Input material –
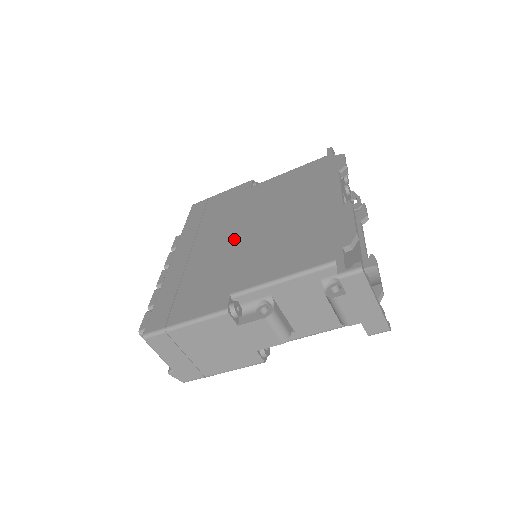
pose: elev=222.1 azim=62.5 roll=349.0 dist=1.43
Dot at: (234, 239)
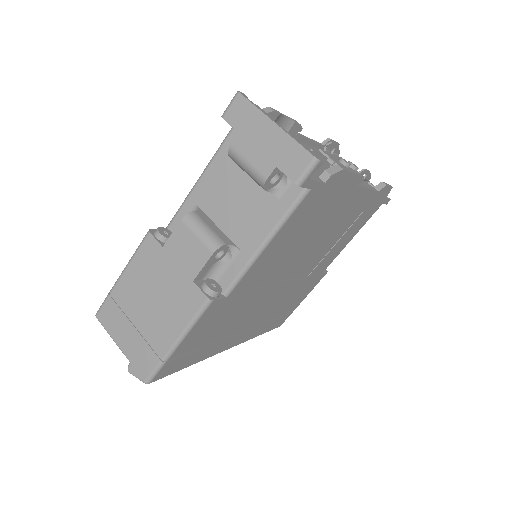
Dot at: occluded
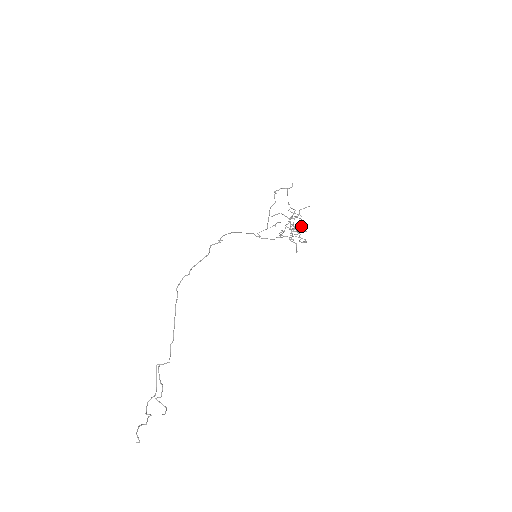
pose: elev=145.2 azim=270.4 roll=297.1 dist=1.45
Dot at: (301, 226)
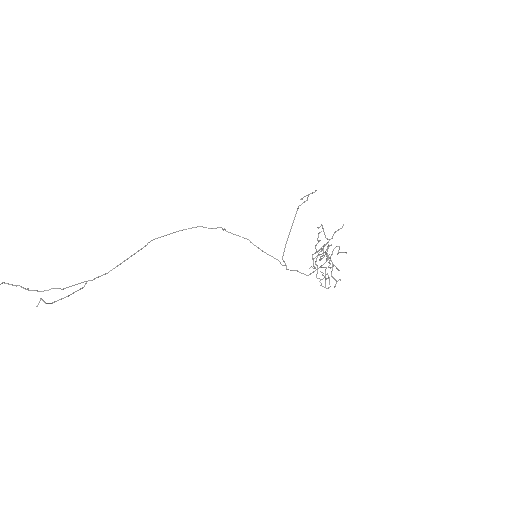
Dot at: (320, 232)
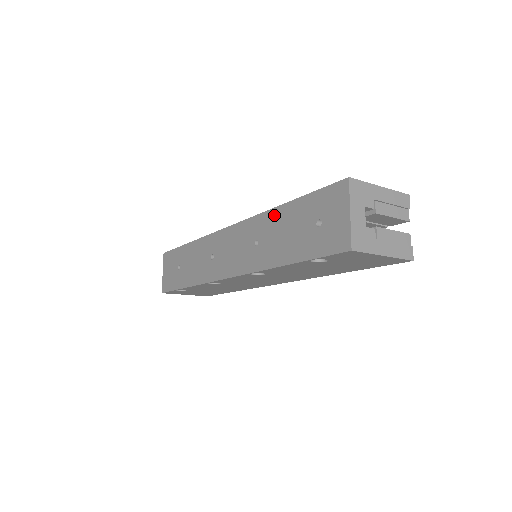
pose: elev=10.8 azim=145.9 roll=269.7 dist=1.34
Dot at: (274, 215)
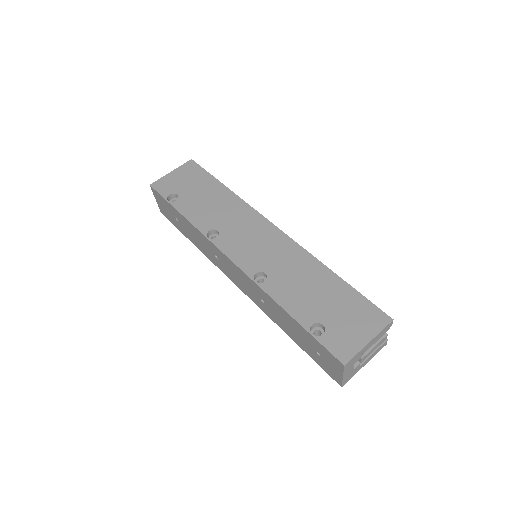
Dot at: (278, 308)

What to produce –
Put every text line of the records above into a JSON list of strings, one string per line, with blank lines dropped. Leave the pictures out.

Reply –
[
  "pose: elev=222.1 azim=62.5 roll=349.0 dist=1.43",
  "Dot at: (234, 239)",
  "Dot at: occluded",
  "pose: elev=145.2 azim=270.4 roll=297.1 dist=1.45",
  "Dot at: (301, 226)",
  "Dot at: (320, 232)",
  "pose: elev=10.8 azim=145.9 roll=269.7 dist=1.34",
  "Dot at: (274, 215)",
  "Dot at: (278, 308)"
]